The unfaithfulness results are not an indictment of the latent variable framework. They are a consequence of training objectives that never required faithfulness in the first place. Standard next-token prediction, RLHF optimised for human approval, supervised fine-tuning on human-generated text — none of these include any term that rewards a model for accurately reporting the causal factors behind its outputs. Humans are themselves notorious post-hoc rationalisers; a model trained on human text inherits that tendency. RLHF may actively make it worse, since human raters who cannot distinguish faithful from fluent explanations will reward the latter regardless.

1

Causal Faithfulness Objectives

Training losses must be designed to reward explanations that are causally coupled to answers — not merely plausible given the answer. Counterfactual probing during training, where the model is evaluated on whether its stated reasoning correctly predicts its behaviour under input perturbation, is a natural starting point.

2

Lipschitz-Regularised Reasoning

The penalty \(\mathcal{L}_{\text{Lip}}\) defined in Section 6 provides a tractable training signal for semantic smoothness. Combined with causal coupling constraints, it closes the null-explanation loophole and makes systematic rationalization provably costly rather than freely available.

3

Process Supervision at Scale

Process reward models that evaluate each reasoning step independently, rather than only the final answer, provide a form of local Lipschitz enforcement. Steps that are logically disconnected from the input perturbation will produce high process-reward penalties, gradually training the model toward coherent, causally grounded reasoning.

4

Interpretability as Verification

Sparse autoencoders and causal abstraction methods allow researchers to verify that the model's internal representations change smoothly and in the expected directions under semantically equivalent inputs. Lipschitzness in activation space is checkable; discrepancies between activation-space stability and text-space instability are direct evidence of hidden reasoning channels bypassing the stated chain of thought.

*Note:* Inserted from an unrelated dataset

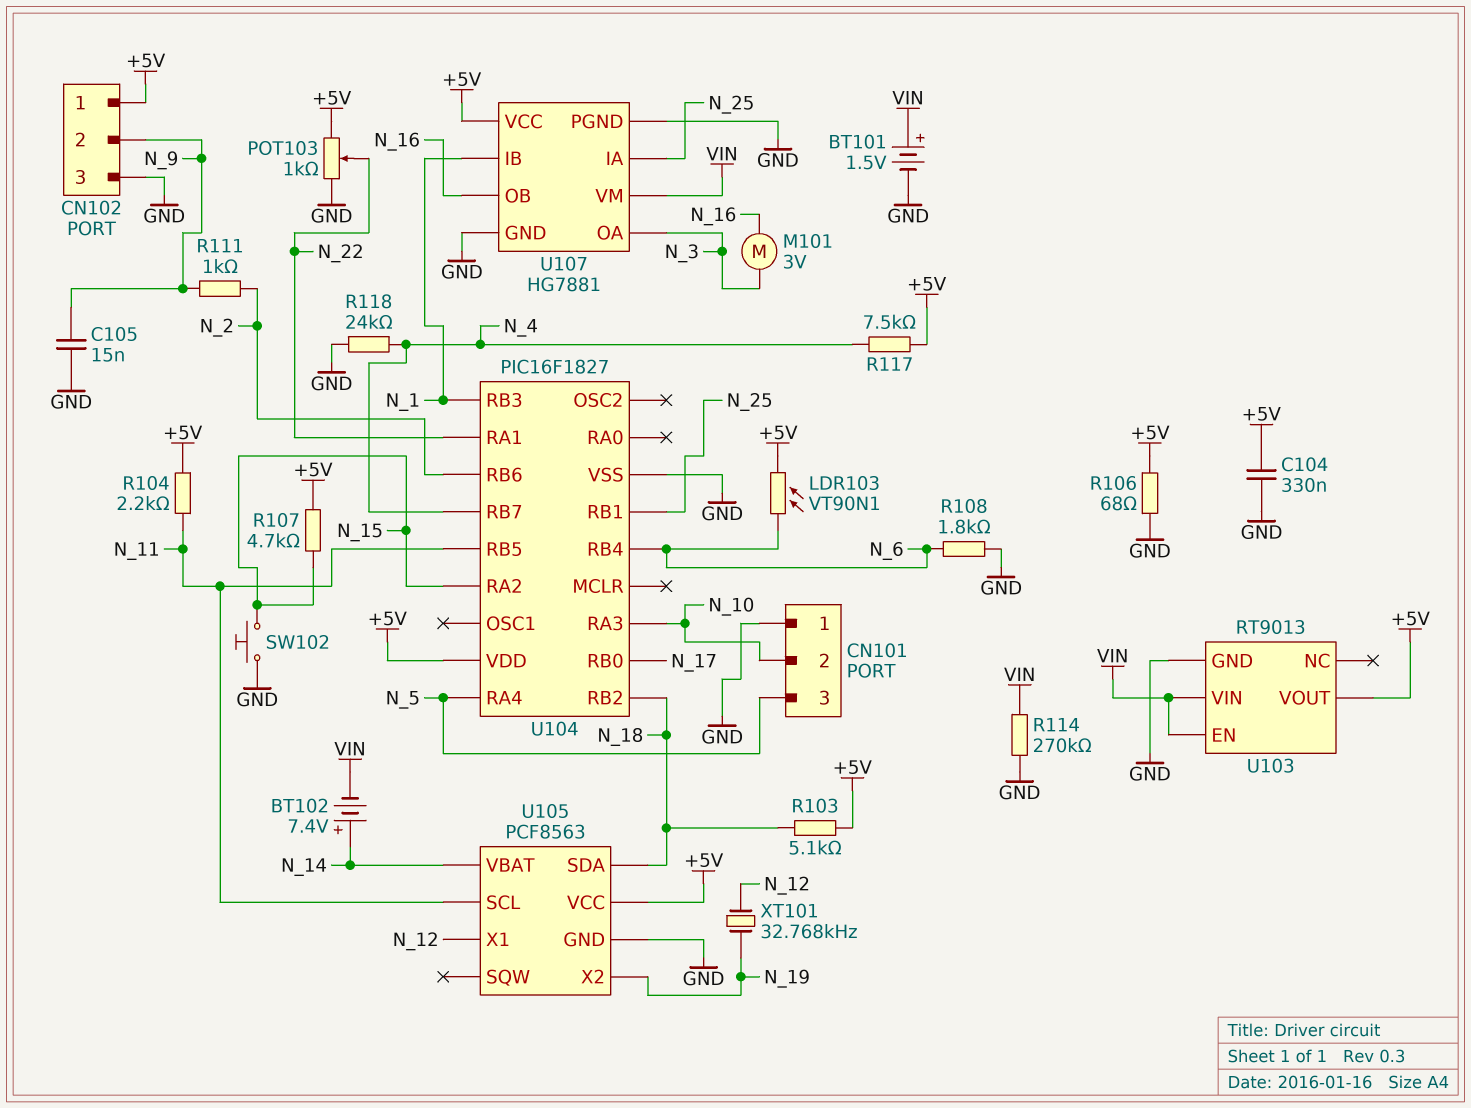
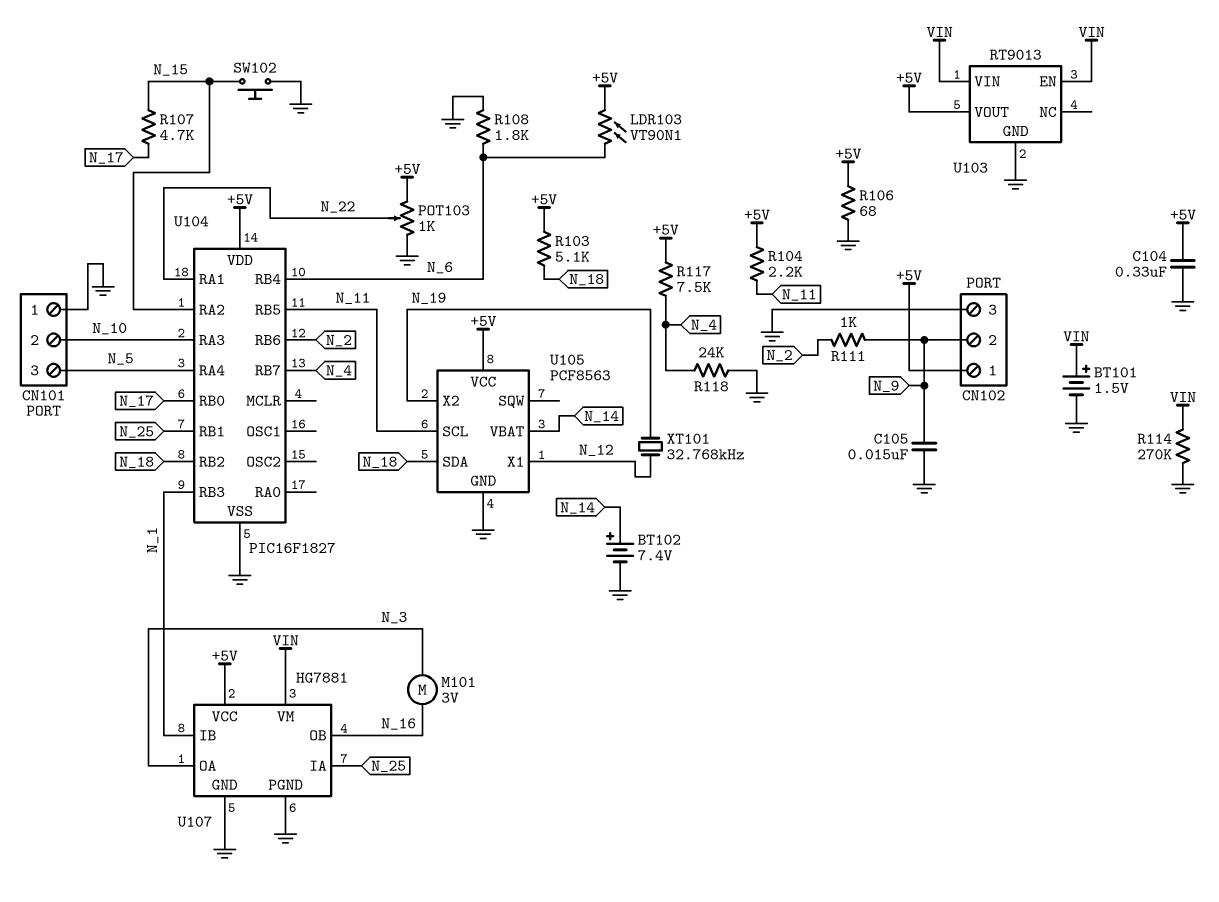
BT102: 7.4V (plus N_14, minus VIN) -> 7.4V (plus N_14, minus GND)
R107: 4.7k (+5V, N_15) -> 4.7k (N_15, N_17)

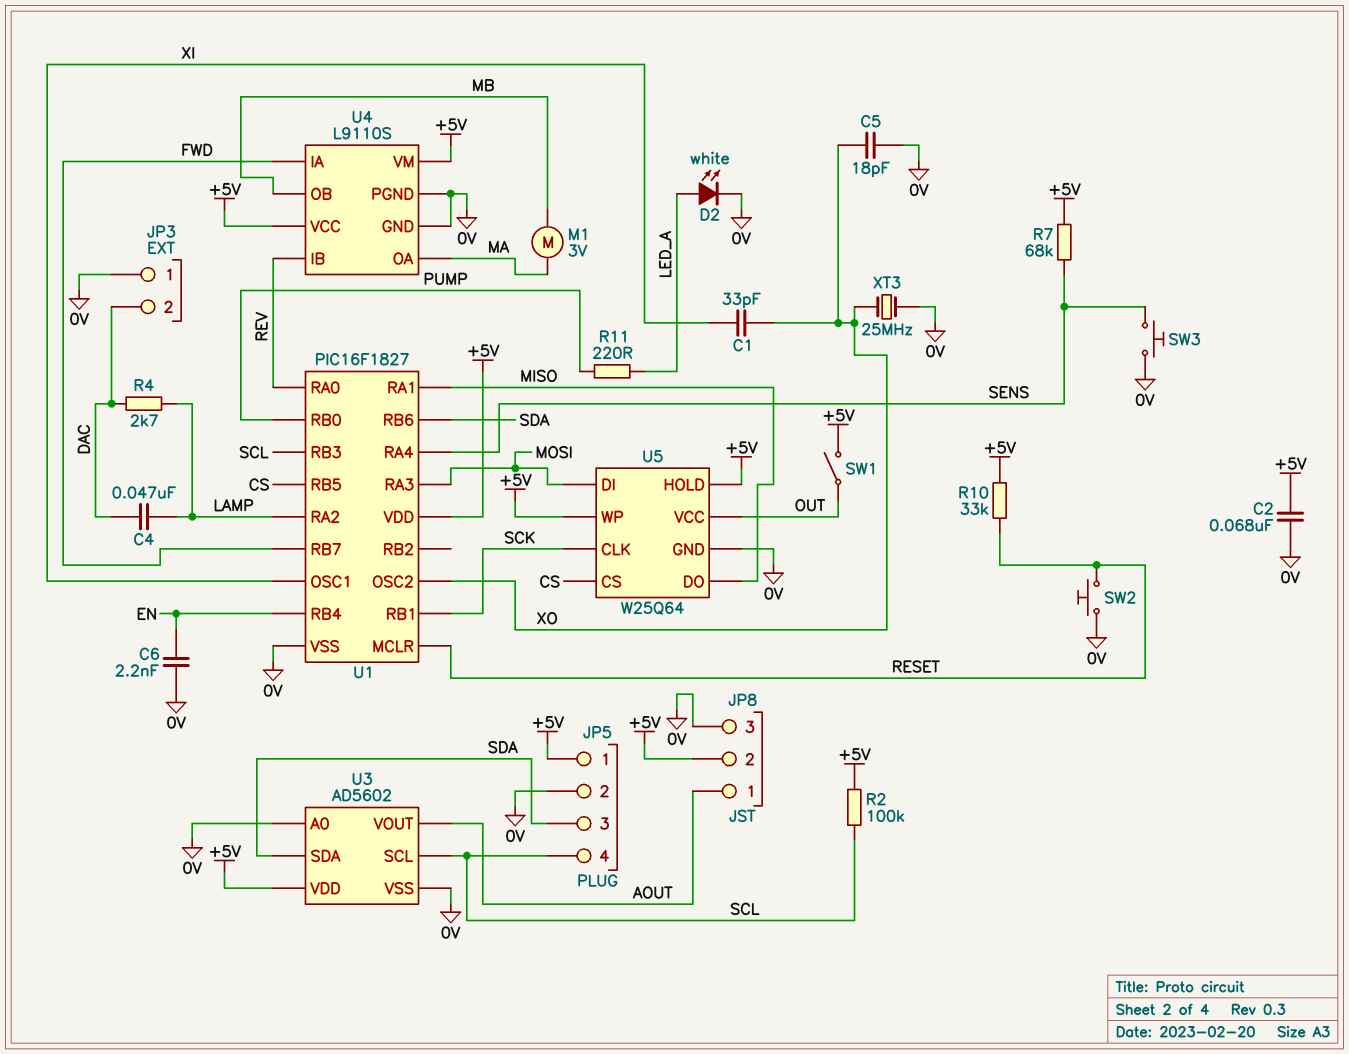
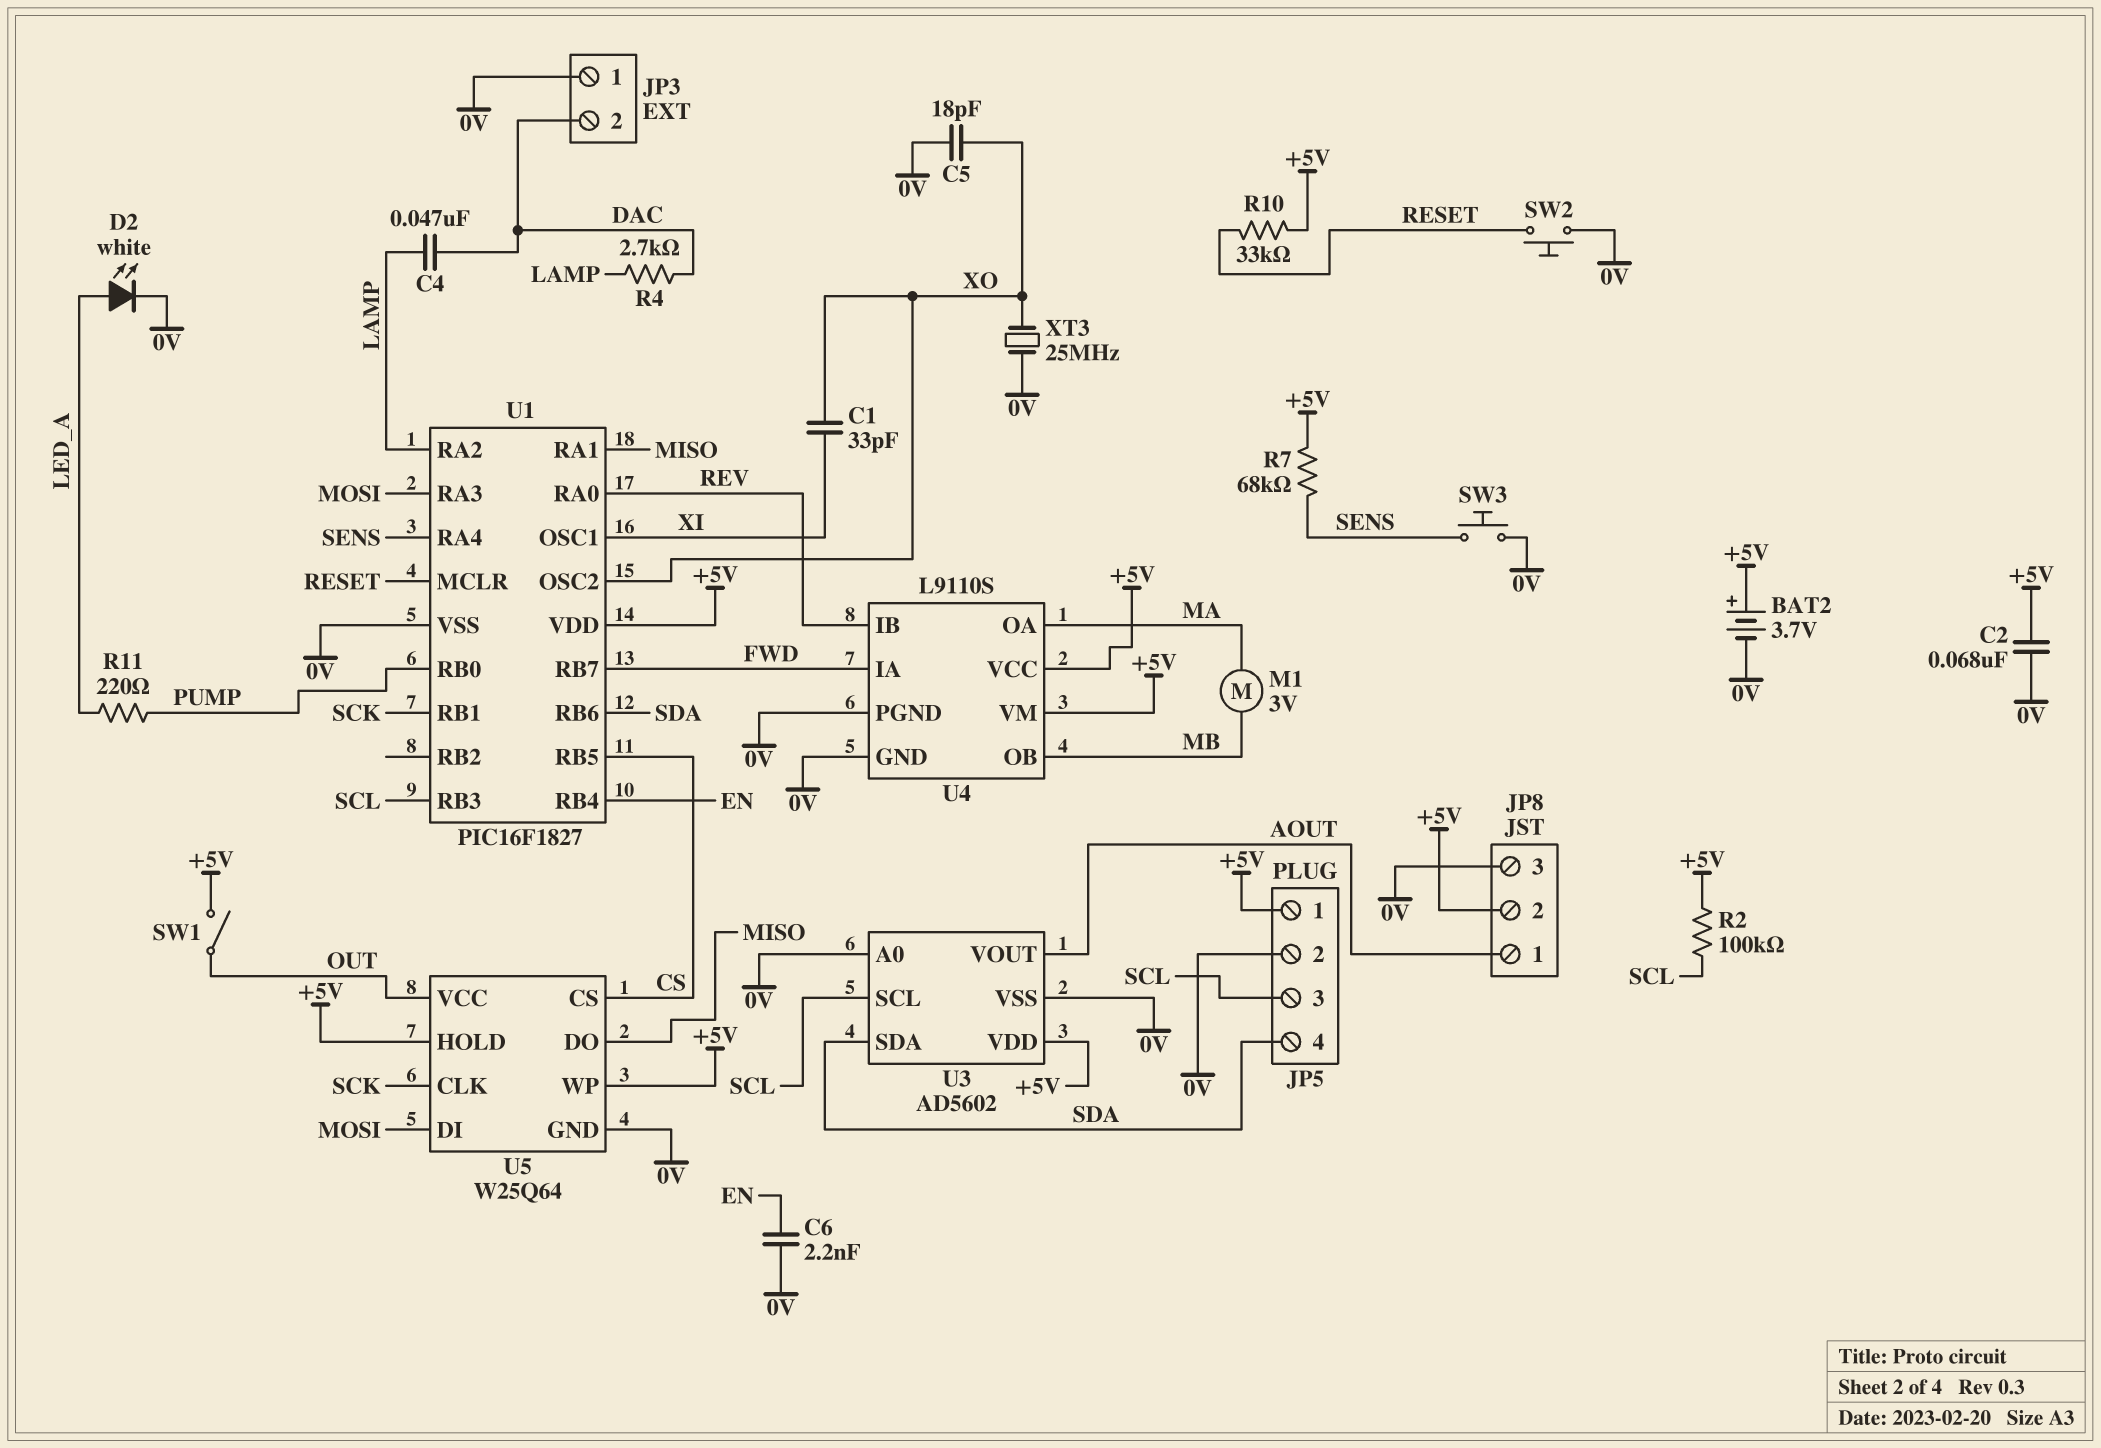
BAT2: none -> 3.7V (plus +5V, minus 0V)
JP5 pin 3: SDA -> SCL
JP5 pin 4: SCL -> SDA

None of these solutions is easy. The metric design problem alone — deciding what counts as a semantically equivalent input — is itself a value judgment that different communities will answer differently. A metric that treats the suggested-answer sentence as irrelevant background noise is exactly right for mathematical reasoning benchmarks; it may be exactly wrong for social reasoning tasks where the framing genuinely changes what the right answer is. This is not a bug in the Lipschitz approach. It is a feature: it forces the research community to be explicit about what stability it is claiming, and why, rather than asserting faithfulness as a property that holds in general without proof.

The lesson of Dartmouth is ultimately a lesson about patience and precision. Selfridge and Solomonoff had the right idea in 1956, but the vocabulary, the data, and the compute to vindicate it took another forty years to arrive. The faithfulness problem has the right formal statement now. The tools — Lipschitz regularisation, process supervision, causal abstraction, interpretable sparse representations — are beginning to exist. The question is whether the field will invest in the patient, precise work of building models that reason honestly, or continue to produce models that are impressive in their fluency and opaque in their actual decision-making.

The lesson of Dartmouth is that the quietest voices in the room are sometimes the ones that shape the future. The letter A and the letter that Louise wrote both started something much bigger than anyone could have imagined.

— Reflections on 70 years of AI

The journey from Selfridge's notebook to today's trillion‑parameter models is a testament to just how right the early probabilistic heretics were — and a reminder of how much honest work remains.